Record excerpts section start

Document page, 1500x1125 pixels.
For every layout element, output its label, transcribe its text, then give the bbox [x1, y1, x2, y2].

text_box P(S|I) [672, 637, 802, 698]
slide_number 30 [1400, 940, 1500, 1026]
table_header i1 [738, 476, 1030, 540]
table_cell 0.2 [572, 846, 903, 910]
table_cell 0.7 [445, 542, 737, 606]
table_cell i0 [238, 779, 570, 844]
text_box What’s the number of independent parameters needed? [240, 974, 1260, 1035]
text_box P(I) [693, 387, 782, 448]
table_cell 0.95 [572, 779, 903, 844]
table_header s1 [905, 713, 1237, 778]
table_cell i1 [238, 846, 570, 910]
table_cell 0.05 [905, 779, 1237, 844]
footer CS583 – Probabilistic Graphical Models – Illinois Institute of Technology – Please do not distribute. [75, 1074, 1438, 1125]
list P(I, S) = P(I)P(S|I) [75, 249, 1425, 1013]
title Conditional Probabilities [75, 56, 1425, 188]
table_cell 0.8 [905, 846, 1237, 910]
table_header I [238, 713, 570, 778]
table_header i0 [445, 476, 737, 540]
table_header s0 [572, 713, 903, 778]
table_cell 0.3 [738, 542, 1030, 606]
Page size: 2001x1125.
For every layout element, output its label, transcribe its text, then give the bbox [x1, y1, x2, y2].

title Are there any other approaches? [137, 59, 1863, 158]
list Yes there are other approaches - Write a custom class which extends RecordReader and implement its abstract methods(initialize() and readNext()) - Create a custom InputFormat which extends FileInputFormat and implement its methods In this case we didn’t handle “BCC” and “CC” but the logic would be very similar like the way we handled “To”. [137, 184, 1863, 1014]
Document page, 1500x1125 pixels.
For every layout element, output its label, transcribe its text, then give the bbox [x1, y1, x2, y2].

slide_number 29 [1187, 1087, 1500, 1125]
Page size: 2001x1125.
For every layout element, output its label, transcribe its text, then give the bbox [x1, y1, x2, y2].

Record excerpts section end

• [Instruction]:
Every line of the listing above should be copied word for word.

• [Exercise answer]:
Document page, 1500x1125 pixels.
For every layout element, output its label, transcribe its text, then give the bbox [x1, y1, x2, y2].

text_box P(S|I) [672, 637, 802, 698]
slide_number 30 [1400, 940, 1500, 1026]
table_header i1 [738, 476, 1030, 540]
table_cell 0.2 [572, 846, 903, 910]
table_cell 0.7 [445, 542, 737, 606]
table_cell i0 [238, 779, 570, 844]
text_box What’s the number of independent parameters needed? [240, 974, 1260, 1035]
text_box P(I) [693, 387, 782, 448]
table_cell 0.95 [572, 779, 903, 844]
table_header s1 [905, 713, 1237, 778]
table_cell i1 [238, 846, 570, 910]
table_cell 0.05 [905, 779, 1237, 844]
footer CS583 – Probabilistic Graphical Models – Illinois Institute of Technology – Please do not distribute. [75, 1074, 1438, 1125]
list P(I, S) = P(I)P(S|I) [75, 249, 1425, 1013]
title Conditional Probabilities [75, 56, 1425, 188]
table_cell 0.8 [905, 846, 1237, 910]
table_header I [238, 713, 570, 778]
table_header i0 [445, 476, 737, 540]
table_header s0 [572, 713, 903, 778]
table_cell 0.3 [738, 542, 1030, 606]
Page size: 2001x1125.
For every layout element, output its label, transcribe its text, then give the bbox [x1, y1, x2, y2].

title Are there any other approaches? [137, 59, 1863, 158]
list Yes there are other approaches - Write a custom class which extends RecordReader and implement its abstract methods(initialize() and readNext()) - Create a custom InputFormat which extends FileInputFormat and implement its methods In this case we didn’t handle “BCC” and “CC” but the logic would be very similar like the way we handled “To”. [137, 184, 1863, 1014]
Document page, 1500x1125 pixels.
For every layout element, output its label, transcribe its text, then give the bbox [x1, y1, x2, y2].

slide_number 29 [1187, 1087, 1500, 1125]
Page size: 2001x1125.
For every layout element, output its label, transcribe its text, then give the bbox [x1, y1, x2, y2].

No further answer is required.